Iterating a vector in C++
Such a simple topic - iterating over a vector, is it even worth discussing?
Interestingly enough, there is a difference in how exactly you iterate - be it using iterators, for(:) sugar or plain old for(i=0; i<vec.size(); ++i).
Let us see what output does a compiler produce in each of these cases.

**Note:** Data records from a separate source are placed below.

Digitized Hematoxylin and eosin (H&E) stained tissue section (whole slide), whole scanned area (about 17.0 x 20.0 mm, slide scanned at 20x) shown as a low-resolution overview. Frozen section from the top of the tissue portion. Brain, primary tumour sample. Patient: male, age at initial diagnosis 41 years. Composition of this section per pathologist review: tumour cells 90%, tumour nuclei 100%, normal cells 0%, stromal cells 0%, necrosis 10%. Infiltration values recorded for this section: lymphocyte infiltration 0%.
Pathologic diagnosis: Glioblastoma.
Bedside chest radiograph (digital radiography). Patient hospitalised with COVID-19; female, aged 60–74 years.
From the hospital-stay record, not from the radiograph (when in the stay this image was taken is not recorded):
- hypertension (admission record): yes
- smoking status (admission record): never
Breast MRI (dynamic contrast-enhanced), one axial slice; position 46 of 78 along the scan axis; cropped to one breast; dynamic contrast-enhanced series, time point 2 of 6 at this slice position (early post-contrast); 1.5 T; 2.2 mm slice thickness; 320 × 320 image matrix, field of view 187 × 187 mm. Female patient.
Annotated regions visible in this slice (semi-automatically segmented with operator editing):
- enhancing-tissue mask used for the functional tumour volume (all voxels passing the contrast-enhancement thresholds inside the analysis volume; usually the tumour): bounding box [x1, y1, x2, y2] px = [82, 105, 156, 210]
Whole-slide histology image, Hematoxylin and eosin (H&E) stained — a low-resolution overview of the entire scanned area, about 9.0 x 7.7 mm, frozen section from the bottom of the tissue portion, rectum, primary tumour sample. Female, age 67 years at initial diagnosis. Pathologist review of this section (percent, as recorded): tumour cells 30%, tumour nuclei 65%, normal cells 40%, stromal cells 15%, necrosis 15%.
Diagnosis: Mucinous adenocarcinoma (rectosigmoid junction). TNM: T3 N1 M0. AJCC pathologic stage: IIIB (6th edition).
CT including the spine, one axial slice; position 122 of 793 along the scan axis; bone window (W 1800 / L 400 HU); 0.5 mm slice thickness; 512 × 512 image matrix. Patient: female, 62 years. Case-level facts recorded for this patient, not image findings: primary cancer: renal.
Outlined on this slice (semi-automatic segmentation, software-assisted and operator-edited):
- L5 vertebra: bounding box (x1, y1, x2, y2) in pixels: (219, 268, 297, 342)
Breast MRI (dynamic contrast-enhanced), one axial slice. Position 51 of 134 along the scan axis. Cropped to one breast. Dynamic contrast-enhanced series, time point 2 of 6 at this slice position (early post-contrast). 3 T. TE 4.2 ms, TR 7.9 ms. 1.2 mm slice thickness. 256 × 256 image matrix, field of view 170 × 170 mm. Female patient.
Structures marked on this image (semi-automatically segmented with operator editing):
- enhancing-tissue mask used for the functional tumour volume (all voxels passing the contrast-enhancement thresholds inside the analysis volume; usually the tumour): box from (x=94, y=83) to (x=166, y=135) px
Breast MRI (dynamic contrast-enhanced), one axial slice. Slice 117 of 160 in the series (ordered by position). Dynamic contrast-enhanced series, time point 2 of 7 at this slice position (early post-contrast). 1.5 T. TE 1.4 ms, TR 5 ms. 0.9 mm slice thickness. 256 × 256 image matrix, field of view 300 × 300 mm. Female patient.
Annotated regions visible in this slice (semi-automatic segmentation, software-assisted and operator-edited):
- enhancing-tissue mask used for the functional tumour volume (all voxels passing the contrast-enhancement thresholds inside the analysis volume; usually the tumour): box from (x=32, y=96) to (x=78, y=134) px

sample1 (simple for loop):
std::vector<int> data{ 5, 3, 2, 1, 4 };
for (auto i = 0; i < data.size(); ++i) {
moo(data[i]);
} mov DWORD PTR [rbp-20], 0
jmp .L3
.L4:
mov eax, DWORD PTR [rbp-20]
movsx rdx, eax
lea rax, [rbp-64]
mov rsi, rdx
mov rdi, rax
call std::vector<int, std::allocator<int> >::operator[](unsigned long)
mov eax, DWORD PTR [rax]
mov edi, eax
call moo(int)
add DWORD PTR [rbp-20], 1
.L3:
mov eax, DWORD PTR [rbp-20]
movsx rbx, eax
lea rax, [rbp-64]
mov rdi, rax
call std::vector<int, std::allocator<int> >::size() const
cmp rbx, rax
setb al
test al, al
jne .L4but
sample2 (reversed for loop):
for (auto i = data.size() - 1; i >= 0; --i) {
moo(data[i]);
} lea rax, [rbp-64]
mov rdi, rax
call std::vector<int, std::allocator<int> >::size() const
sub rax, 1
mov QWORD PTR [rbp-24], rax
.L3:
mov rdx, QWORD PTR [rbp-24]
lea rax, [rbp-64]
mov rsi, rdx
mov rdi, rax
call std::vector<int, std::allocator<int> >::operator[](unsigned long)
mov eax, DWORD PTR [rax]
mov edi, eax
call moo(int)
sub QWORD PTR [rbp-24], 1
jmp .L3also
sample3 (foreach):
for (auto i : data) {
moo(i)
} lea rax, [rbp-80]
mov QWORD PTR [rbp-24], rax
mov rax, QWORD PTR [rbp-24]
mov rdi, rax
call std::vector<int, std::allocator<int> >::begin()
mov QWORD PTR [rbp-88], rax
mov rax, QWORD PTR [rbp-24]
mov rdi, rax
call std::vector<int, std::allocator<int> >::end()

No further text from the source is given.